Stanley Kubrick’s second film barely qualifies as a feature at just 64 minutes but despite the director being at the base of a steep learning curve that would see his status elevated to that of a cinema giant in the coming decades, Killer’s Kiss (1955) is a strong indicator of what was to follow.
The plot is a fairly hackneyed one: a well-intentioned good guy falls head over heels for a pretty blonde but he can’t have her – not unless he extricates her from a tight spot. Her boyfriend, you see, is a slimy gangster who likes to rough up her edges and doesn’t take fondly to the attentions of other men.

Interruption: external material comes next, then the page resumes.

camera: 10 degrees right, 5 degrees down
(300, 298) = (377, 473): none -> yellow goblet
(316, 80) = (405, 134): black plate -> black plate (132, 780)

Davey Gordon (Jamie Smith) is a boxer at the end of his string; his glory days are memories long stored in cotton wool. But Davey can’t help taking an interest in the attractive woman, Gloria Price (Irene Kane), who lives in an adjacent Manhattan apartment. With visual access to her through his window affording the hint of violence within, he feels compelled to intervene after his latest fruitless bout leaves him licking his wounds and a little ga-ga to boot.

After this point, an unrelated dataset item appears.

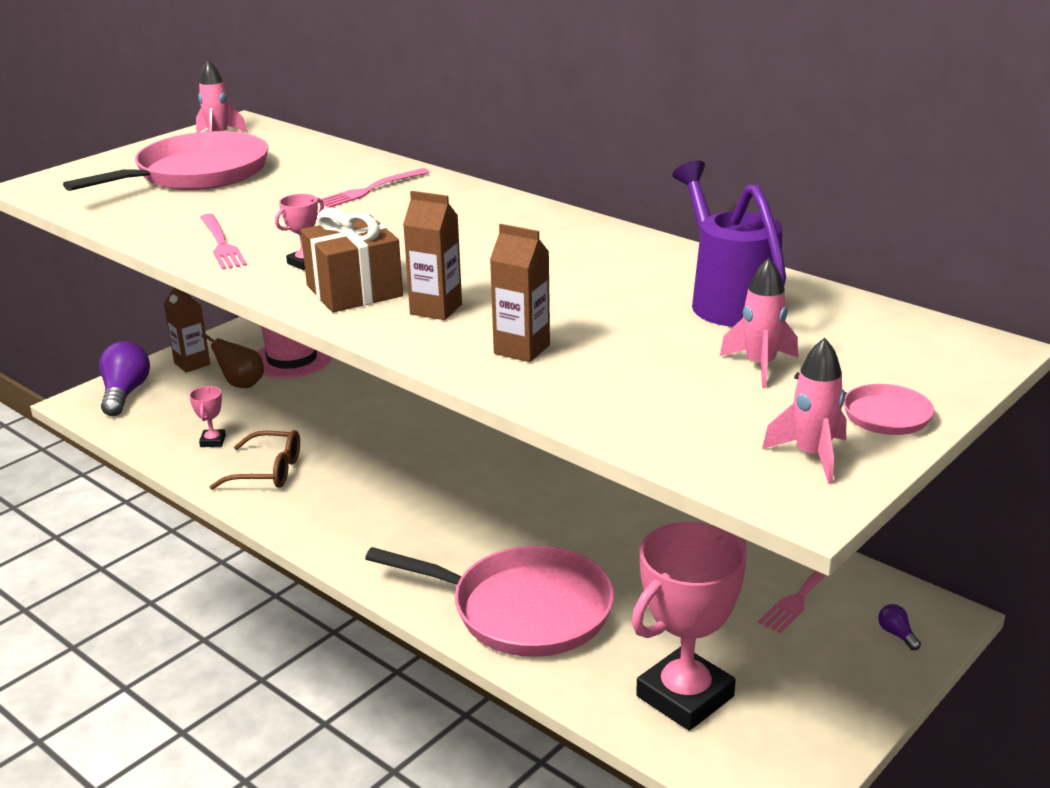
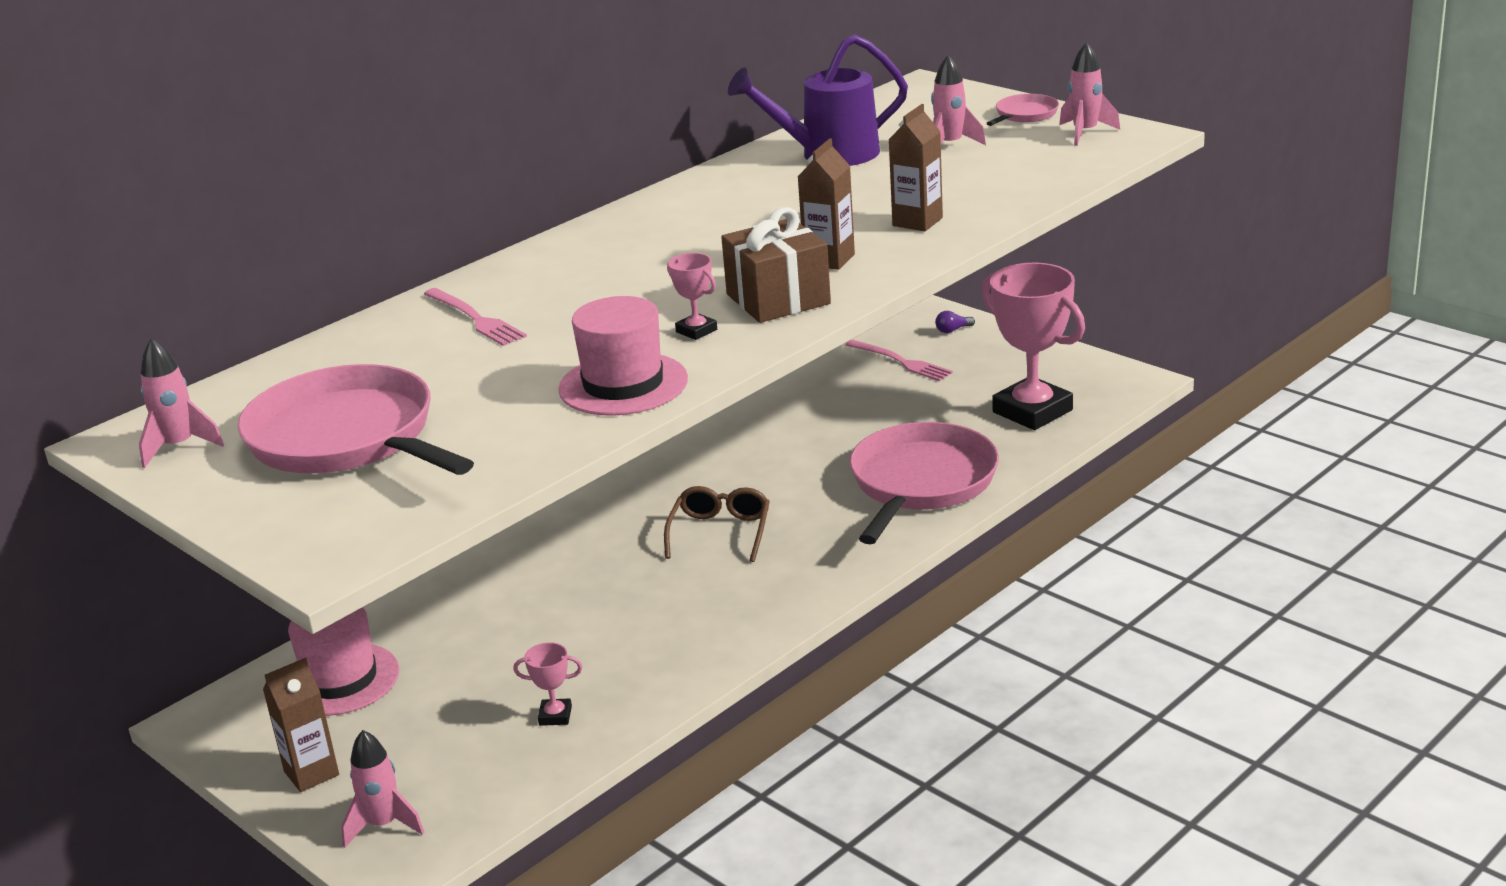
camera: 85 degrees left, 0 degrees up
(125, 393) = (384, 825): purple light bulb -> pink rocket
(221, 244) = (623, 384): pink fork -> pink hat
(241, 384) = (400, 715): brown pear -> none
(268, 471) = (642, 660): brown glasses -> brown glasses (720, 532)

There’s nothing especially polished about any of the performances; in fact, they generally verge on mediocre. The reason for watching Killer’s Kiss, of course, is Kubrick. A young director experimenting with form – and acting as his own cinematographer – he manages to create a series of brilliant visual moments.

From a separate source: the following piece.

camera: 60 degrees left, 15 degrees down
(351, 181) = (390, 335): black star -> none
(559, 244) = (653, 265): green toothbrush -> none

Davey’s fight provides the first highlight; it’s shot with genuine intensity, mostly from canvas level, and littered with plenty of fast cuts. Blink and you’ll miss some of the best bits, like a glove point-of-view shot as it delivers a savage blow. Numerous scenes in which Kubrick scrutinises his performers from close range can be admired for the clever composition and interplay of light and shade.
A scene in an alleyway, as Davey’s manager is about to be mugged by a couple of underlings dispatched by Rapallo (Frank Silvera), is a brilliant evocation of textbook film-noir aesthetics as interpreted by Kubrick; in a moment of clever disorientation, he creates an impression of fluid, flesh-and-blood silhouettes converging on their hapless victim.
Kubrick saves his best for last though, with a rooftop chase against a stunning New York skyline followed by a final confrontation in a mannequin factory. Here, primal, masculine forces come to the fore, with dialogue virtually eliminated. After all is said, the outcome boils down to brute force to settle the stakes, the eerily vacant stares of the asexual witnesses hemming the combatants into a fight neither can escape without risking their life.
Killer’s Kiss is not vintage Kubrick by any means; placed side by side with his later work, it may even be regarded as downright mediocre. But aided by a superb Gerald Fried score, it remains a compelling work nonetheless; a film to savour with the wisdom of hindsight, for here was an early flash of genius revealed in miniature.